ACTIVITY: Print out every entry that follows, exactly as written.

DATA EXTRACT:
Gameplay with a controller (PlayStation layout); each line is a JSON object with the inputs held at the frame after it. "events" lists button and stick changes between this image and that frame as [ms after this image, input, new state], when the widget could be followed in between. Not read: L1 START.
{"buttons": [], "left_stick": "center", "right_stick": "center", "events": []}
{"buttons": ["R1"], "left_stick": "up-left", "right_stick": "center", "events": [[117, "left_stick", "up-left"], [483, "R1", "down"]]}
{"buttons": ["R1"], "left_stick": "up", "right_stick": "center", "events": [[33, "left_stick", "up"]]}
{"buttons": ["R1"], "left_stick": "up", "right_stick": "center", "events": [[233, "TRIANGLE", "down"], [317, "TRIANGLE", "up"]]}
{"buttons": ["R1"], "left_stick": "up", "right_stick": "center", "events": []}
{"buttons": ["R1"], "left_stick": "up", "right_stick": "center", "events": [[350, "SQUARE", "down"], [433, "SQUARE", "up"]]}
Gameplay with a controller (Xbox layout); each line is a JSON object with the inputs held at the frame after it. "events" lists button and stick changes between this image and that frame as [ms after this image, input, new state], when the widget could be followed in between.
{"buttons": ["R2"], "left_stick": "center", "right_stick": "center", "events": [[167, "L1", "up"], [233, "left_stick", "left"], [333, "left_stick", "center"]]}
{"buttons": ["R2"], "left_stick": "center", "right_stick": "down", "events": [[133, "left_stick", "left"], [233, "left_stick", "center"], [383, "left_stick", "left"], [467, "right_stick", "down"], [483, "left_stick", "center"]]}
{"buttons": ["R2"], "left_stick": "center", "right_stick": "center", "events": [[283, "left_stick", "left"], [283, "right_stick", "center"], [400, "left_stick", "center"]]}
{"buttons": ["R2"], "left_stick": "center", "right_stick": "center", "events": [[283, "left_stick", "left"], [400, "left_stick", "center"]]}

YOUR SOLUTION:
Gameplay with a controller (PlayStation layout); each line is a JSON object with the inputs held at the frame after it. "events" lists button and stick changes between this image and that frame as [ms after this image, input, new state], when the widget could be followed in between. Not read: L1 START.
{"buttons": [], "left_stick": "center", "right_stick": "center", "events": []}
{"buttons": ["R1"], "left_stick": "up-left", "right_stick": "center", "events": [[117, "left_stick", "up-left"], [483, "R1", "down"]]}
{"buttons": ["R1"], "left_stick": "up", "right_stick": "center", "events": [[33, "left_stick", "up"]]}
{"buttons": ["R1"], "left_stick": "up", "right_stick": "center", "events": [[233, "TRIANGLE", "down"], [317, "TRIANGLE", "up"]]}
{"buttons": ["R1"], "left_stick": "up", "right_stick": "center", "events": []}
{"buttons": ["R1"], "left_stick": "up", "right_stick": "center", "events": [[350, "SQUARE", "down"], [433, "SQUARE", "up"]]}
Gameplay with a controller (Xbox layout); each line is a JSON object with the inputs held at the frame after it. "events" lists button and stick changes between this image and that frame as [ms after this image, input, new state], when the widget could be followed in between.
{"buttons": ["R2"], "left_stick": "center", "right_stick": "center", "events": [[167, "L1", "up"], [233, "left_stick", "left"], [333, "left_stick", "center"]]}
{"buttons": ["R2"], "left_stick": "center", "right_stick": "down", "events": [[133, "left_stick", "left"], [233, "left_stick", "center"], [383, "left_stick", "left"], [467, "right_stick", "down"], [483, "left_stick", "center"]]}
{"buttons": ["R2"], "left_stick": "center", "right_stick": "center", "events": [[283, "left_stick", "left"], [283, "right_stick", "center"], [400, "left_stick", "center"]]}
{"buttons": ["R2"], "left_stick": "center", "right_stick": "center", "events": [[283, "left_stick", "left"], [400, "left_stick", "center"]]}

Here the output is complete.